Rituximab Biosimilar Prevents Poor Outcomes of Microscopic Polyangiitis and Granulomatosis with Polyangiitis as Effectively as Rituximab Originator
Objective: There are no extensive study to compare the effectiveness between the originator rituximab (Mabthera®) and its biosimilar (Truxima®) for microscopic polyangiitis (MPA) and granulomatosis with polyangiitis (GPA). Here, we examined the clinical effects of rituximab on the poor results of the MPA and the GPA in Korean patients, and compared them between Mabthera® and Truxima®.
Materials and Methods: We retrospectively reviewed the medical records of 139 patients, including 97 patients and 42 patients GPA MPA. At diagnosis, positive antineutrophil cytoplasmic antibody and comorbidity were assessed. During follow-up, all-cause mortality, recurrence, end-stage renal disease, cerebrovascular accident and acute coronary syndrome was evaluated as poor results. In this study, rituximab is used as one Mabthera® or Truxima®.
Results: The median age of diagnosis was 60.1 years and 46 patients were male (97 MPA and 42 patients GPA). Among the poor results, patients who received rituximab exhibited survival rates are significantly lower cumulative relapse-free compared with those who did not receive rituximab (p = 0.002). However, the use of rituximab did not make a difference in other adverse outcomes of MPA and GPA except for relapse, which may be the denial to the fact that the use of rituximab after relapse eventually lead to a better prognosis. There are no significant differences in the variables at diagnosis and during follow-up among patients who received Mabthera® and they receive Truxima®. Patients receiving Truxima® exhibited the same pattern of cumulative survival rate of each outcome bad for them to Mabthera®.
Conclusion: Truxima® prevent adverse outcomes of MPA and GPA as effectively as Mabthera®.
A quarterly dataset covering October 2012 to March 2018 was built from a database MIDAS-IQVIA International. The sales value (in USD) and volume (in standard units) of infliximab originator and biosimilar products and their relative prices in each country are compared.
Anti-TNF Biosimilars in Rheumatology: The End of an Era?

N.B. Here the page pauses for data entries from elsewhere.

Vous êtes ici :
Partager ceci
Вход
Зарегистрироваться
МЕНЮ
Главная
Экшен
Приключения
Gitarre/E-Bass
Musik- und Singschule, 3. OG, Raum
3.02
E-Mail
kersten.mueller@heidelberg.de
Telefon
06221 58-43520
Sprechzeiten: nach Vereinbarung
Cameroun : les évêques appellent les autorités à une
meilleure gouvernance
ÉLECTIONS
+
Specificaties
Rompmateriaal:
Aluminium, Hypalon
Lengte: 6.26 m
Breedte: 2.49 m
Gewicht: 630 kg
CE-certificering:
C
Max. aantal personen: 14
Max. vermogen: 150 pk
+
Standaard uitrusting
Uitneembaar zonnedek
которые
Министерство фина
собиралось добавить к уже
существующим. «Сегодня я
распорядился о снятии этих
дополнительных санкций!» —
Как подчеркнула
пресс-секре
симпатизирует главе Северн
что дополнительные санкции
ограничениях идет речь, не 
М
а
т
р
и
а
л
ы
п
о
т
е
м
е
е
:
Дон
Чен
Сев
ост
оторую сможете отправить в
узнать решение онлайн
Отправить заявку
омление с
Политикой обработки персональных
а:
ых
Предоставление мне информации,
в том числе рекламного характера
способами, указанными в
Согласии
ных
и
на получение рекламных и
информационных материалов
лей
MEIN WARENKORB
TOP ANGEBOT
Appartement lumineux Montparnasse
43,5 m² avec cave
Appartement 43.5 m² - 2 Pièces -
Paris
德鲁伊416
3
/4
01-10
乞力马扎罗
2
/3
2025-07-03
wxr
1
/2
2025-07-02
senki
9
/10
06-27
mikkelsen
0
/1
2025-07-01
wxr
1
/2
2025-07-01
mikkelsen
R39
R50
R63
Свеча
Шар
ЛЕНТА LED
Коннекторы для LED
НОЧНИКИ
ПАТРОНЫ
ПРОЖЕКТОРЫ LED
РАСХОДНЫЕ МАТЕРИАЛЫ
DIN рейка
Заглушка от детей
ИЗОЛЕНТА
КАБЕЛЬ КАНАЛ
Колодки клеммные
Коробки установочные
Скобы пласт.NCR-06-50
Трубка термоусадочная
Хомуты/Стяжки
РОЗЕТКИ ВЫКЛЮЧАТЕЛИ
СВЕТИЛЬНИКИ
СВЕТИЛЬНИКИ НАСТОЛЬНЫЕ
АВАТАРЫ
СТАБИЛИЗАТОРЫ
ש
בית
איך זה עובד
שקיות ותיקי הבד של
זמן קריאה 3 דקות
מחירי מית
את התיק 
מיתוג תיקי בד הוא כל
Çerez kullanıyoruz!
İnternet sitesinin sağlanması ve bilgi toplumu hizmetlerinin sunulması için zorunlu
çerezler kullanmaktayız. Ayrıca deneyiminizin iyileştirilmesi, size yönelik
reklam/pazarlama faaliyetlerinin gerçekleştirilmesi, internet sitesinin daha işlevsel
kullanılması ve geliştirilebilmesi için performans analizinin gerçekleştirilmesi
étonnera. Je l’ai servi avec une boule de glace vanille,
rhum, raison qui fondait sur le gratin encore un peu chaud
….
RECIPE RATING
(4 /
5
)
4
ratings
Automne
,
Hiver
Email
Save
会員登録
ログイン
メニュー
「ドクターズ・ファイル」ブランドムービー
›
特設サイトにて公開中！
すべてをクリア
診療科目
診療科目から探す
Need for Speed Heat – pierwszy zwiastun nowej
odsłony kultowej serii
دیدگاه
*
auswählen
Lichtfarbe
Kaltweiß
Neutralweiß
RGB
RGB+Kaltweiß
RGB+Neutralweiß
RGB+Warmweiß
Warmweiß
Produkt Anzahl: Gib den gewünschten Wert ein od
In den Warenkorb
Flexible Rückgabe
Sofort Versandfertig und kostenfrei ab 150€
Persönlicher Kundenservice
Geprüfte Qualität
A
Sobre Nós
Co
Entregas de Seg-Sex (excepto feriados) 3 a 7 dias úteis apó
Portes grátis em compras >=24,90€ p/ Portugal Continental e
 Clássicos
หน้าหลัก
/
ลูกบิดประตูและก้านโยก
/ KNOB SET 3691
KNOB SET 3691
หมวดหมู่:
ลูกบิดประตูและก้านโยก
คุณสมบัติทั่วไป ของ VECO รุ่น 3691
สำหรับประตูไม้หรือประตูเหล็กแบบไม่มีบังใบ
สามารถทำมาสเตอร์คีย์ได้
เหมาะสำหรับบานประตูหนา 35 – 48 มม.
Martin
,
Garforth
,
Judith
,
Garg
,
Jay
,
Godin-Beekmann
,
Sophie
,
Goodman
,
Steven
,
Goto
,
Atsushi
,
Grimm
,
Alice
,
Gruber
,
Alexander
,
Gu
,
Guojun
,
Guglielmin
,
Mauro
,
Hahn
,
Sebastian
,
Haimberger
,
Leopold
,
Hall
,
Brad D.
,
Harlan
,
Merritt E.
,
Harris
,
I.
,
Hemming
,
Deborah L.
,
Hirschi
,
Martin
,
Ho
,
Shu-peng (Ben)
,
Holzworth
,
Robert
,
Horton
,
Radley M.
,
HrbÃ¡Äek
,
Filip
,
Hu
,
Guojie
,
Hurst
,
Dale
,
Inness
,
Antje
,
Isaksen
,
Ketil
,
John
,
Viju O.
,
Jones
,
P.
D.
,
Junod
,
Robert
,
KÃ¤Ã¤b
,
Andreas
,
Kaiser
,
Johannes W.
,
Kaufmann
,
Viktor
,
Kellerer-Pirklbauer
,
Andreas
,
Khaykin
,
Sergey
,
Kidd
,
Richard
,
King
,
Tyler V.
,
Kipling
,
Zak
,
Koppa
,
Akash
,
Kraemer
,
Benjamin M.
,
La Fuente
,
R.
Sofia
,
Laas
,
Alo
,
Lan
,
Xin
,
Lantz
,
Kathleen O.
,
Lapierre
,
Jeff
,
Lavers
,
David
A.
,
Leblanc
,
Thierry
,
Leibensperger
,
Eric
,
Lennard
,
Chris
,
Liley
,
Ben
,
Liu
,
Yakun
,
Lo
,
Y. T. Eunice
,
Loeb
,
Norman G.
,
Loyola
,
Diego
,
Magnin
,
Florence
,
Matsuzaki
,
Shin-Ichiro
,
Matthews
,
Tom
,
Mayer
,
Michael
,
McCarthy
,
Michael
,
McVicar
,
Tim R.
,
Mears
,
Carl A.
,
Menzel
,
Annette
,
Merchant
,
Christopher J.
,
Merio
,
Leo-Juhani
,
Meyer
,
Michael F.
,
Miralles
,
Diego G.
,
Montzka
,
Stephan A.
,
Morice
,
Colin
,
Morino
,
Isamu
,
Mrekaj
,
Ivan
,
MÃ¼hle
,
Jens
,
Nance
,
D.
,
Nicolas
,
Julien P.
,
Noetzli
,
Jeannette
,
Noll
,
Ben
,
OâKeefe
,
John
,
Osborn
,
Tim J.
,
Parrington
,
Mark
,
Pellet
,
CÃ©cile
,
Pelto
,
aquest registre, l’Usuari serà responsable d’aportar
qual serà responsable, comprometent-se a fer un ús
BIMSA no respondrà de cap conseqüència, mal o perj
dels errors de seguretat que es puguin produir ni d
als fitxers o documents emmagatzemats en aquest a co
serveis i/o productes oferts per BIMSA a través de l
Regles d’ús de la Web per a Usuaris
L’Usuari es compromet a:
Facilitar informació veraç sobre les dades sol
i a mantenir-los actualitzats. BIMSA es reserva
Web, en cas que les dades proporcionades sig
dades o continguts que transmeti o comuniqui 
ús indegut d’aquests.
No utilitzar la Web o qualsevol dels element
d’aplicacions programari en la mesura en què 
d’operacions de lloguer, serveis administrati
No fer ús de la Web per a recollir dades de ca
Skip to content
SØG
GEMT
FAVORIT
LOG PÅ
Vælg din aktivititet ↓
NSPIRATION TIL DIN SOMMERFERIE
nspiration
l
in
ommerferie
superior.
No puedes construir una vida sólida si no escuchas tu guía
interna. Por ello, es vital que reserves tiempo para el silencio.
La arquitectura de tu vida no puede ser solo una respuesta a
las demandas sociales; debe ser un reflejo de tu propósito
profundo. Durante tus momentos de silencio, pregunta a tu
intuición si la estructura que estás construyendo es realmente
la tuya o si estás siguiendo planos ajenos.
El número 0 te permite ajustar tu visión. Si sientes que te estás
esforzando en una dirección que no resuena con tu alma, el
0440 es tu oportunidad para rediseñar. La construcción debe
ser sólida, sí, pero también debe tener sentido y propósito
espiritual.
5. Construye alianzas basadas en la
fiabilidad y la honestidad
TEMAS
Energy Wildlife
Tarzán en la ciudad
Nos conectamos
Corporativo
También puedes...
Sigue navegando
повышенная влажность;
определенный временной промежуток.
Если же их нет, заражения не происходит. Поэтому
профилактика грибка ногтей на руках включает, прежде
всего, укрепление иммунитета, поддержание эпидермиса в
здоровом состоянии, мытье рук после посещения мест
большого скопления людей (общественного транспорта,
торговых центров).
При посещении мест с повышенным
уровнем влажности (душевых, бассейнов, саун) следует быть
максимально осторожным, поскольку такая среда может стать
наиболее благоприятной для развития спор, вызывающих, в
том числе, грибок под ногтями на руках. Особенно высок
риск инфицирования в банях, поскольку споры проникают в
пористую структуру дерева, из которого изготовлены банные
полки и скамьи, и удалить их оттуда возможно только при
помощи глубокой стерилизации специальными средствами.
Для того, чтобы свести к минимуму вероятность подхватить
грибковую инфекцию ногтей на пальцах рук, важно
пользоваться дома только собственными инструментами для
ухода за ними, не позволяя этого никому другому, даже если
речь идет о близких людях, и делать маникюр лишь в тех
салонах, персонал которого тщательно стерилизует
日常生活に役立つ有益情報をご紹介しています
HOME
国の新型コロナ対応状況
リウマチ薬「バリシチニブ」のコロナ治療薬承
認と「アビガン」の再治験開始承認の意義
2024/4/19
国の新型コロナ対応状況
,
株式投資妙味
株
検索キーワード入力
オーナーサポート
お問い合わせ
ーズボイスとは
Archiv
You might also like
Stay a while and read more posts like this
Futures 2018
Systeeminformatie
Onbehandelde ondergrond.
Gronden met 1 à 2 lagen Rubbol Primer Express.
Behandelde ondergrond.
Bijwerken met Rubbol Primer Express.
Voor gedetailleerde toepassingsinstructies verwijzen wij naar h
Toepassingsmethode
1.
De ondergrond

inhibitors of tumor necrosis factor (TNFi), has revolutionized the treatment of rheumatic diseases. While very nutritious, the original TNFi also brings high acquisition costs which limited its use. “Biosimilar” TNFi, developed at the expiration of the patent for biooriginators, have comparable efficacy and safety, which are cheaper and provide the potential to increase access to effective therapies in a more cost-effective.
Areas covered: background and development TNFis, their biosimilars and follow drugs “copycat” is discussed, together with their use in both developed and developing countries, with a focus on the potential for increasing access to effective targeted therapies. expert opinion: Bridging the economic divide to facilitate universal access to anti-TNF biosimilars have been largely unsuccessful, encourage the development of impersonators imitate in developing countries. Meanwhile, the introduction of newer targeted synthetic disease-modifying drugs have provided a cheaper, equally effective treatments for rheumatic diseases are easily delivered through the mouth.Connection error.
We review biosimilars TNF in rheumatic diseases, their role in the treatment of rapidly evolving landscape and speculate about the future for this iconic therapeutic classes. Product monograph for reference bevacizumab (Avastin) and biosimilar bevacizumab (Mvasi) recommend to infuse the first dose of bevacizumab more than 90 minutes, the second dose over 60 minutes and the third and subsequent doses over 30 minutes. Despite the recommendations monograph products, many organizations adopt an accelerated bevacizumab (Avastin) 0.5 mg / kg / min infusion time.